As James notes, you can store the ID as a term in Xapian.

> This is nothing new.. but I really would like to remove that extra
> write and optionally throw a way the Xapian response by specifying the
> document ID as the UUID associated to the document.  This is starting
> to become much more important as people are walking away from
> auto-increment fields and aiming more toward universal identification
> which, from a sparseness standpoint, is amazingly wasteful but
> incredibly useful.
> 
> Thanks for your consideration.  I have no idea how complicated it
> would be to make this change to Xapian, however I'd imagine migrating
> the document ID into a binary like value rather than an integer value
> would allow for very large document ID widths.  This probably means
> adding a 16 bit length to every document ID which is pretty wasteful.

You're making incorrect assumptions about how Xapian stores document
IDs.  They're stored as variable length integers, and the encoding
naturally extends to any size of integer.

At least conceptually, it's fairly easy to make the change you are
suggesting.  People have looked at making the change to 64 bit docids:

http://trac.xapian.org/ticket/385

It's mostly just a matter of changing the type used to "long long",
but assumptions creep in so there are probably a few other fixes needed.

Changing to 128-bit docids isn't much harder.  Most platforms don't
have a 128-bit integer type, but you can make one with a C++ class
and operator overloading.  Then just plug that in instead of
"long long" (and probably fix a few assumptions).  The only limitation
I can see is that this reduces the maximum term length a bit (since we
need to build Btree keys from a term and a docid, so if the docid can
be wider, the term can't be quite as long.
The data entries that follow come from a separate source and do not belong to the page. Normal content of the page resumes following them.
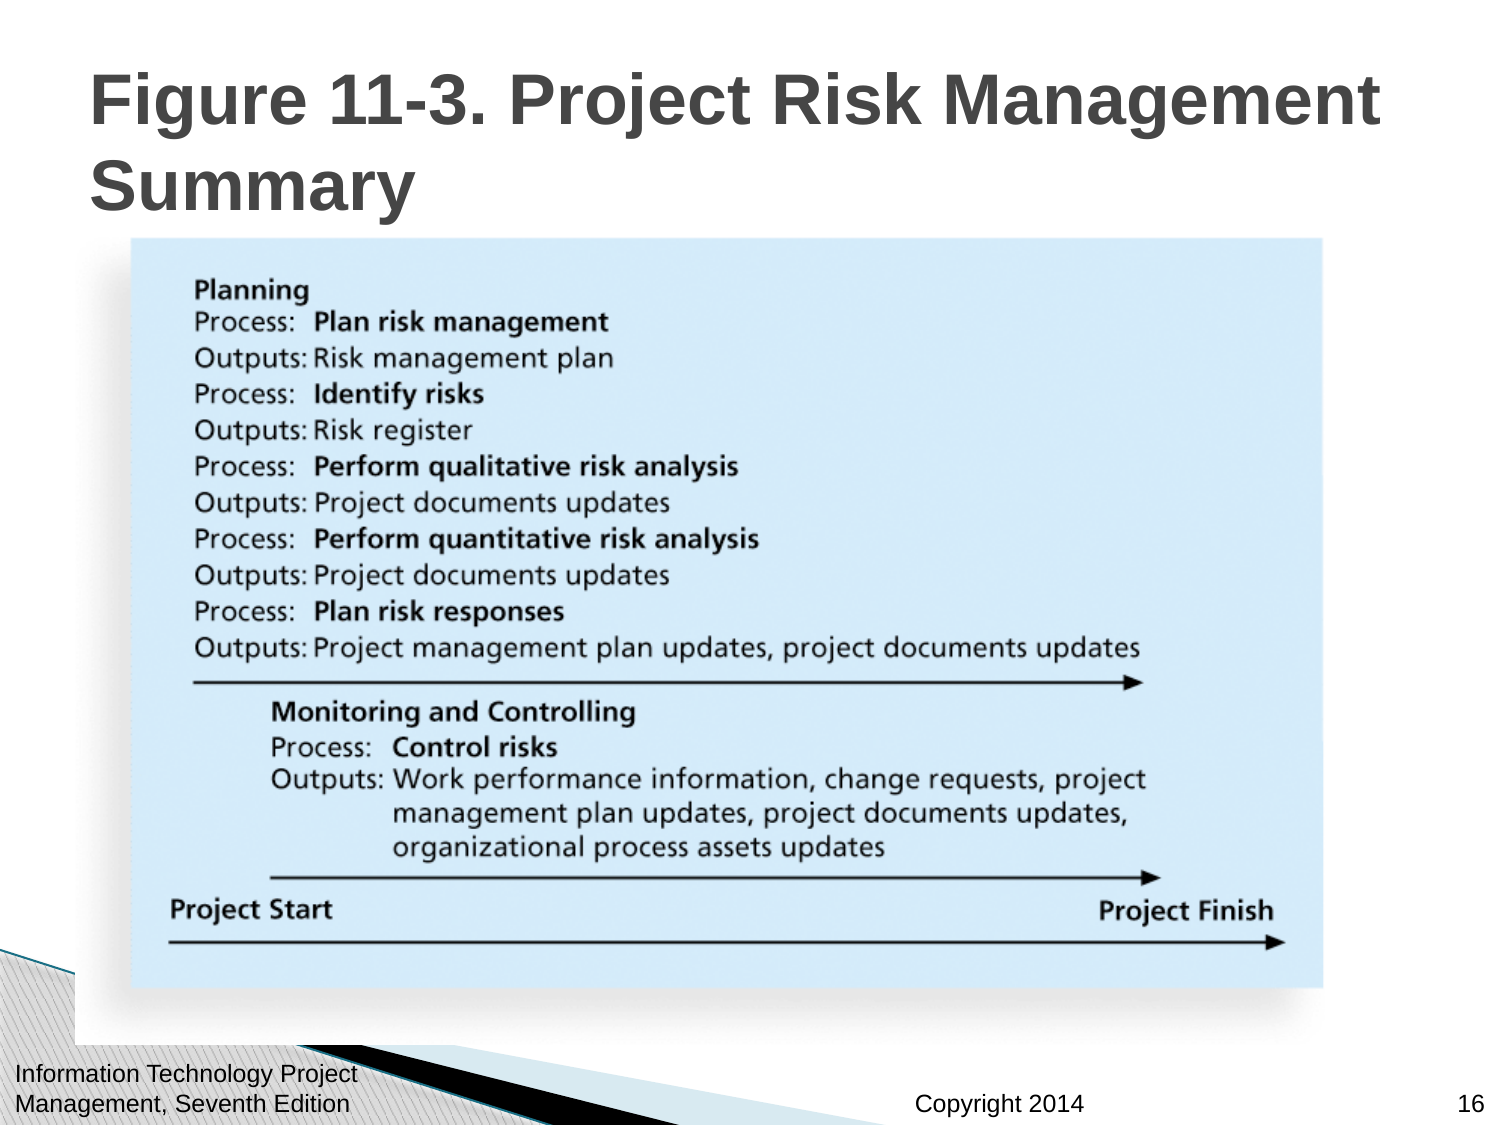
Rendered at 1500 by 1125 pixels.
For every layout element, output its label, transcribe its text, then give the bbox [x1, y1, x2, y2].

footer Information Technology Project Management, Seventh Edition [0, 1065, 425, 1125]
title Figure 11-3. Project Risk Management Summary [75, 45, 1425, 233]
slide_number 16 [1408, 1065, 1500, 1125]
picture [74, 237, 1326, 1045]
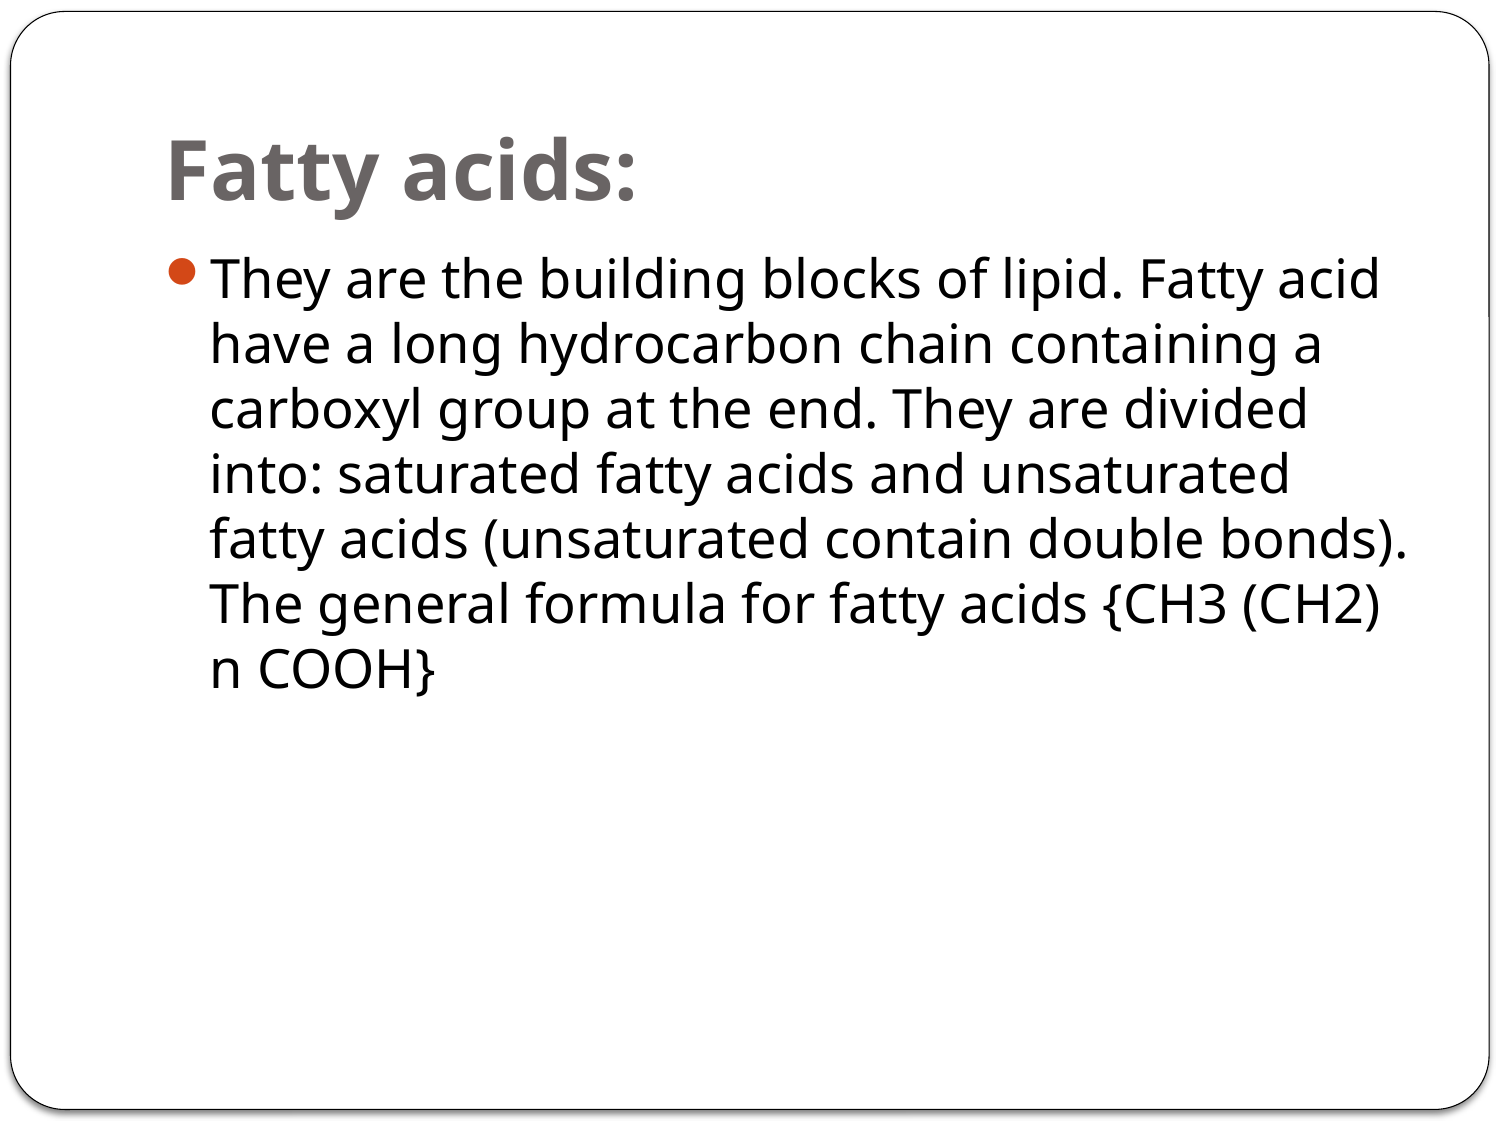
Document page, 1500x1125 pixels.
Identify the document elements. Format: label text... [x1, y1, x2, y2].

title Fatty acids: [150, 45, 1425, 233]
list They are the building blocks of lipid. Fatty acid have a long hydrocarbon chain containing a carboxyl group at the end. They are divided into: saturated fatty acids and unsaturated fatty acids (unsaturated contain double bonds). The general formula for fatty acids {CH3 (CH2) n COOH} [150, 237, 1425, 988]
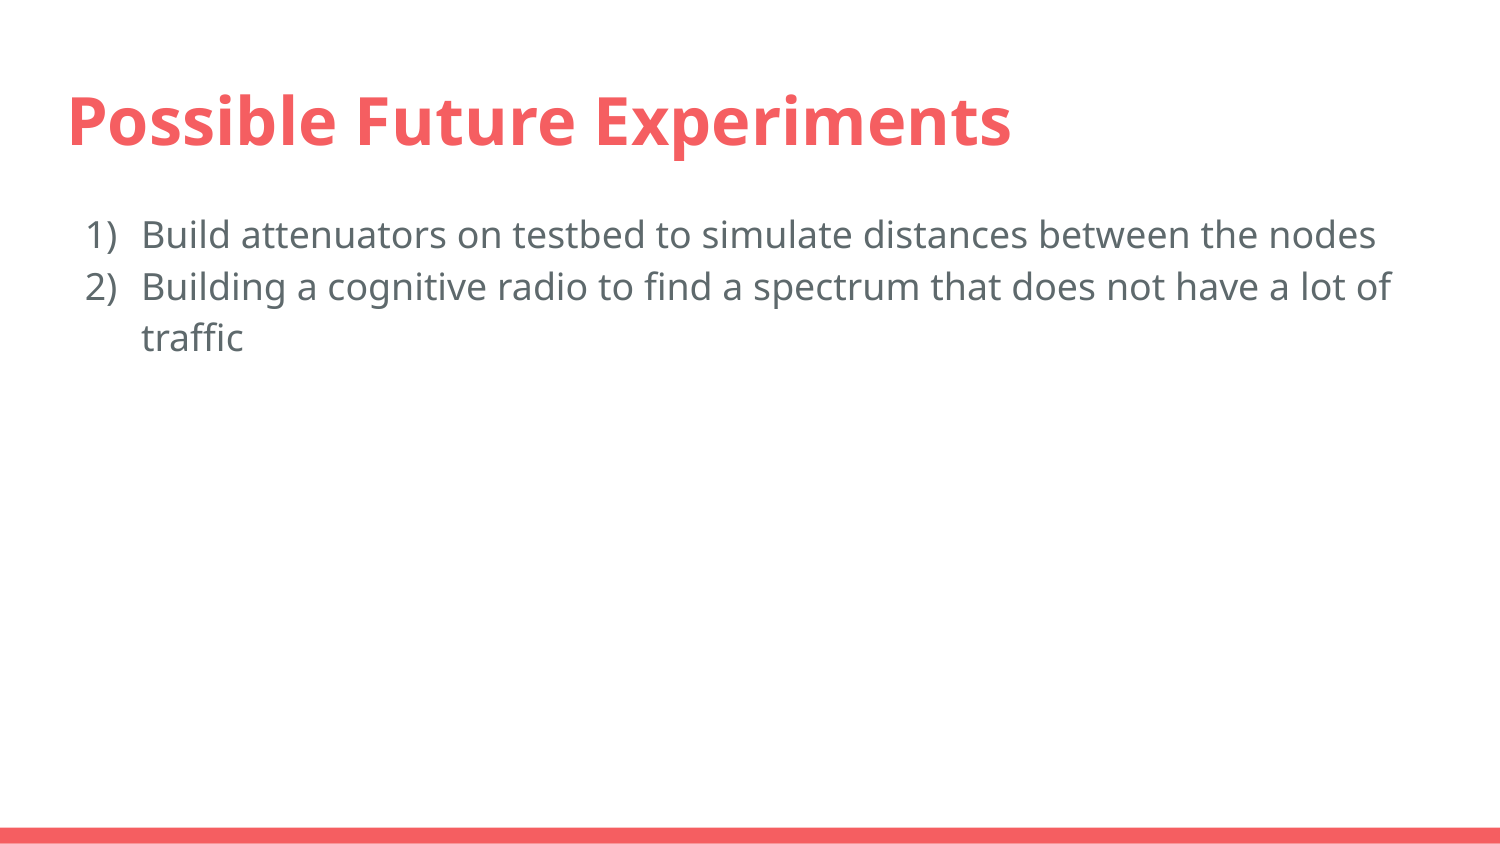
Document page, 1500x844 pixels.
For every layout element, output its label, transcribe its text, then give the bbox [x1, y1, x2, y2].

title Possible Future Experiments [51, 64, 1449, 167]
list Build attenuators on testbed to simulate distances between the nodes Building a cognitive radio to find a spectrum that does not have a lot of traffic [51, 189, 1449, 750]
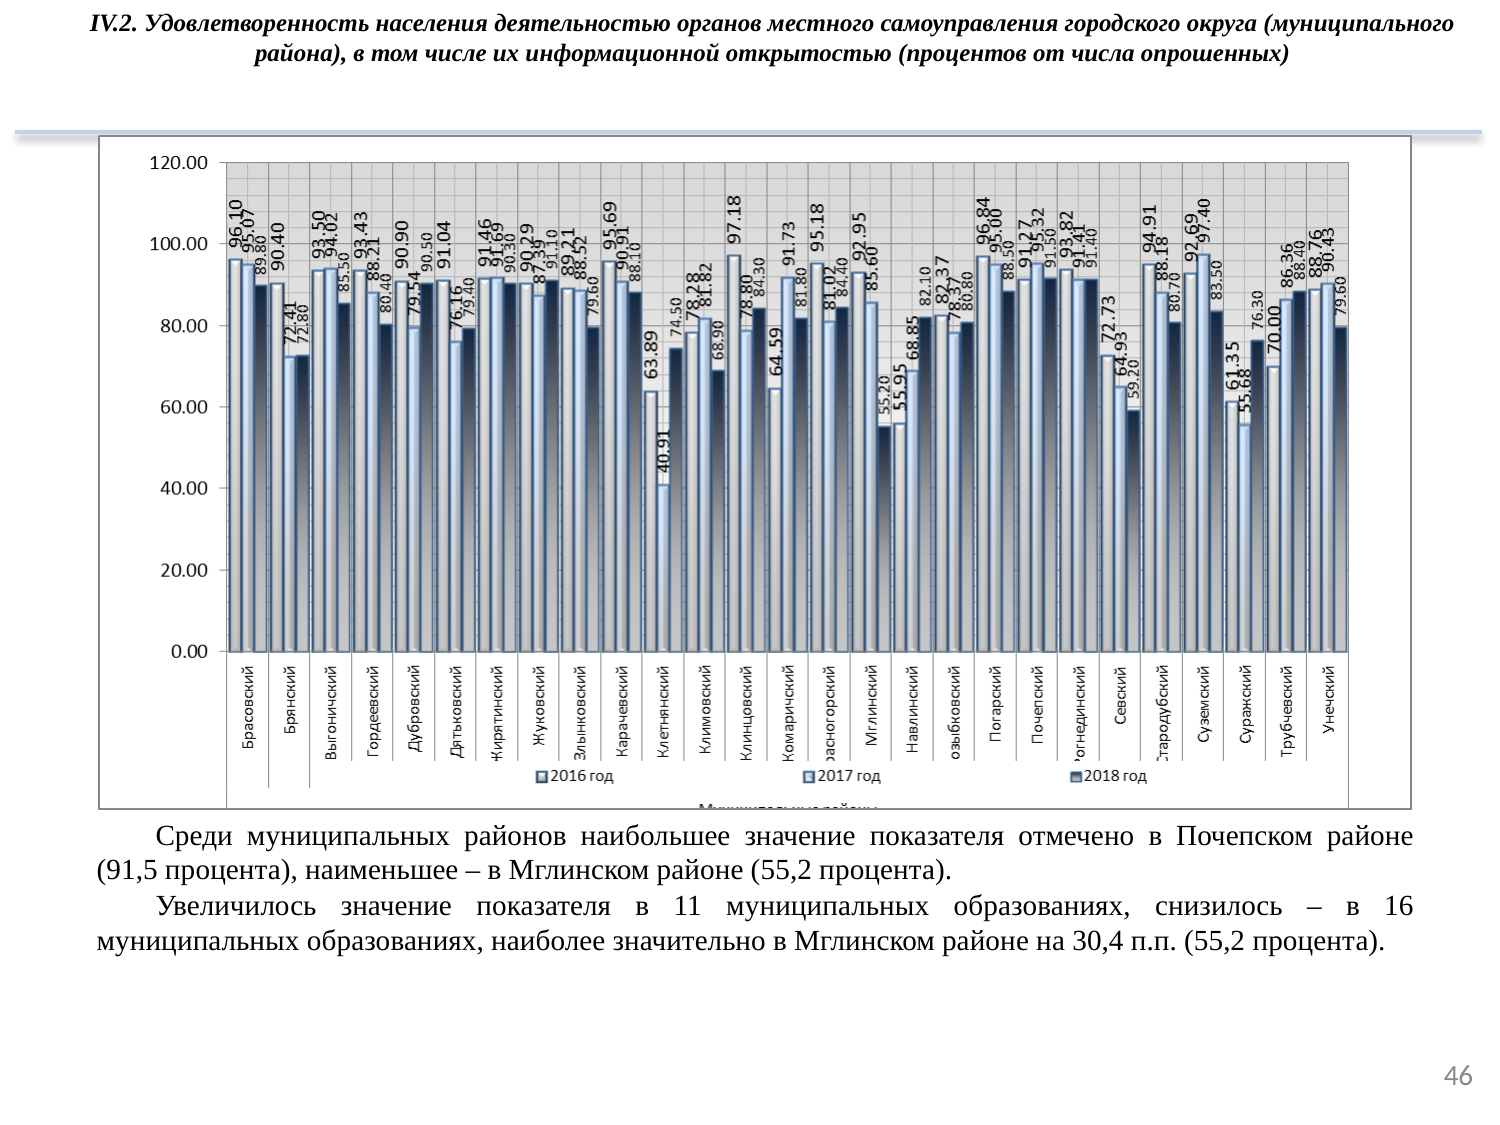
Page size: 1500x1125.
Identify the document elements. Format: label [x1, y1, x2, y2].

text_box [1399, 1034, 1488, 1113]
text_box [52, 0, 1494, 74]
text_box [15, 128, 1483, 999]
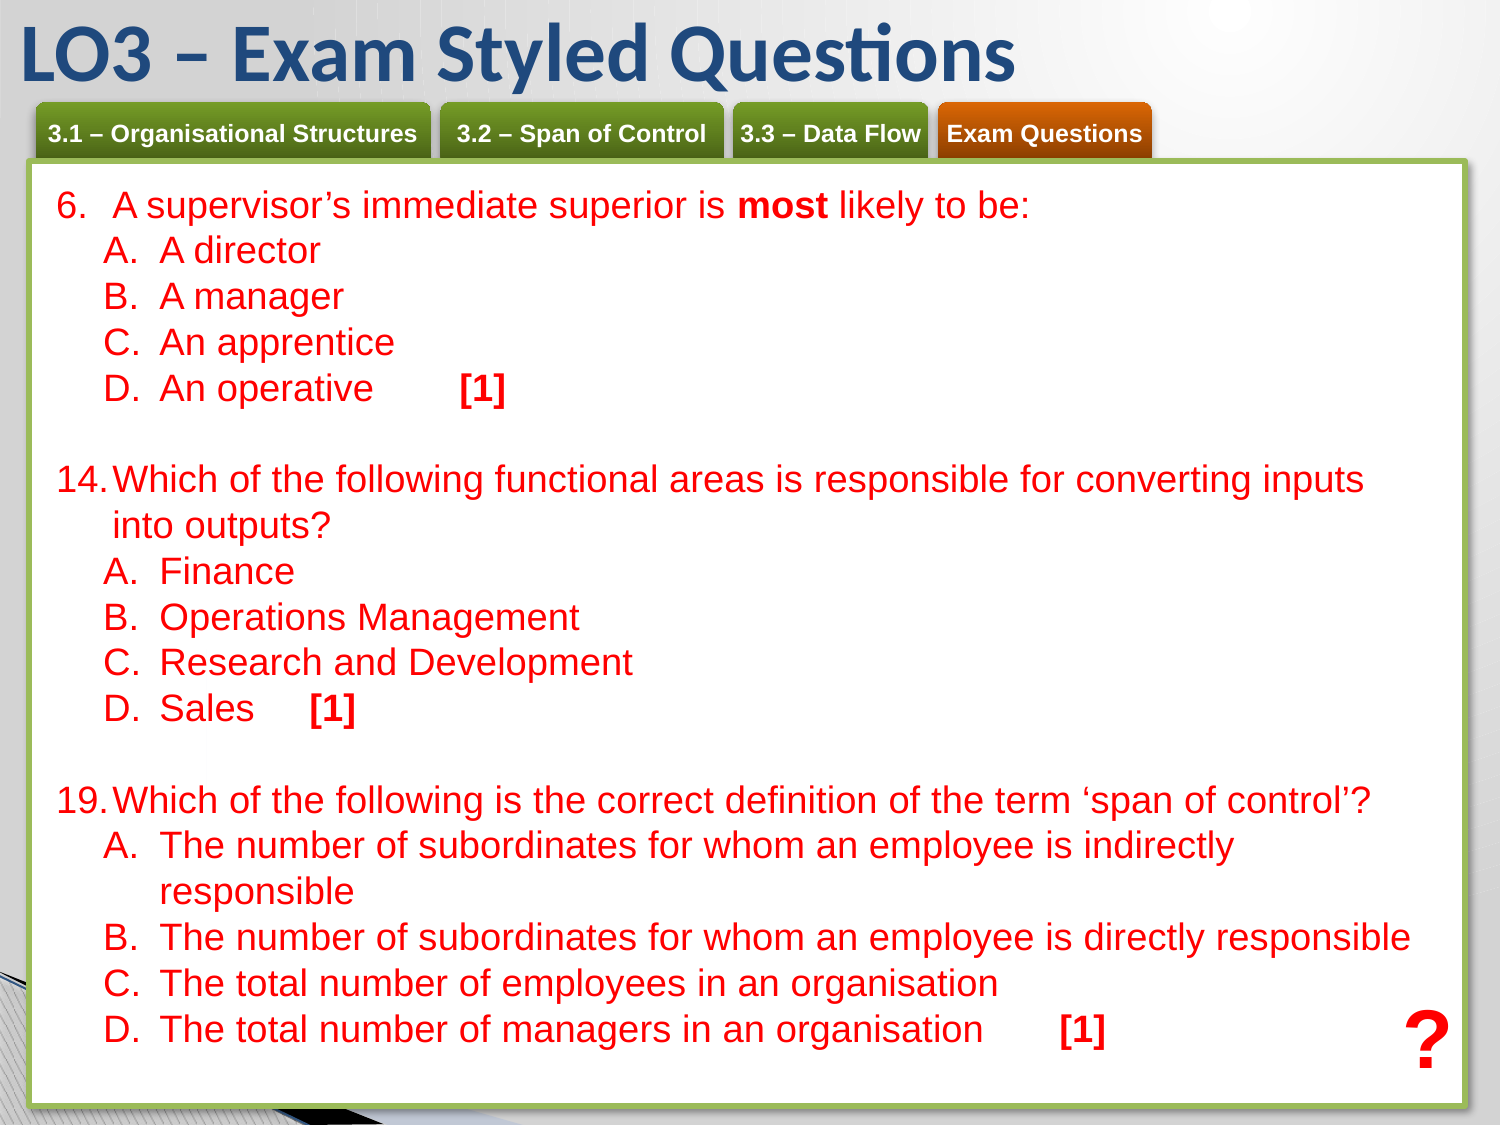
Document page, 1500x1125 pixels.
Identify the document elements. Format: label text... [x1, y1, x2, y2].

text_box ? [1387, 977, 1447, 1093]
picture [281, 1114, 303, 1125]
text_box A supervisor’s immediate superior is most likely to be: A director A manager An apprentice An operative [1] Which of the following functional areas is responsible for converting inputs into outputs? Finance Operations Management Research and Development Sales [1] Which of the following is the correct definition of the term ‘span of control’? The number of subordinates for whom an employee is indirectly responsible The number of subordinates for whom an employee is directly responsible The total number of employees in an organisation The total number of managers in an organisation [1] [41, 172, 1448, 1057]
text_box LO3 – Exam Styled Questions [5, 7, 1459, 90]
However, Xapian stores deltas between document ids a lot, and if you
create this ultra-sparse space of document ids, these deltas will
tend to be billions rather than being small integers.  That means
everything takes more space to store - probably much more than it
would take to just store each document's UUID as a term.

Cheers,
    Olly



More information about the Xapian-discuss mailing list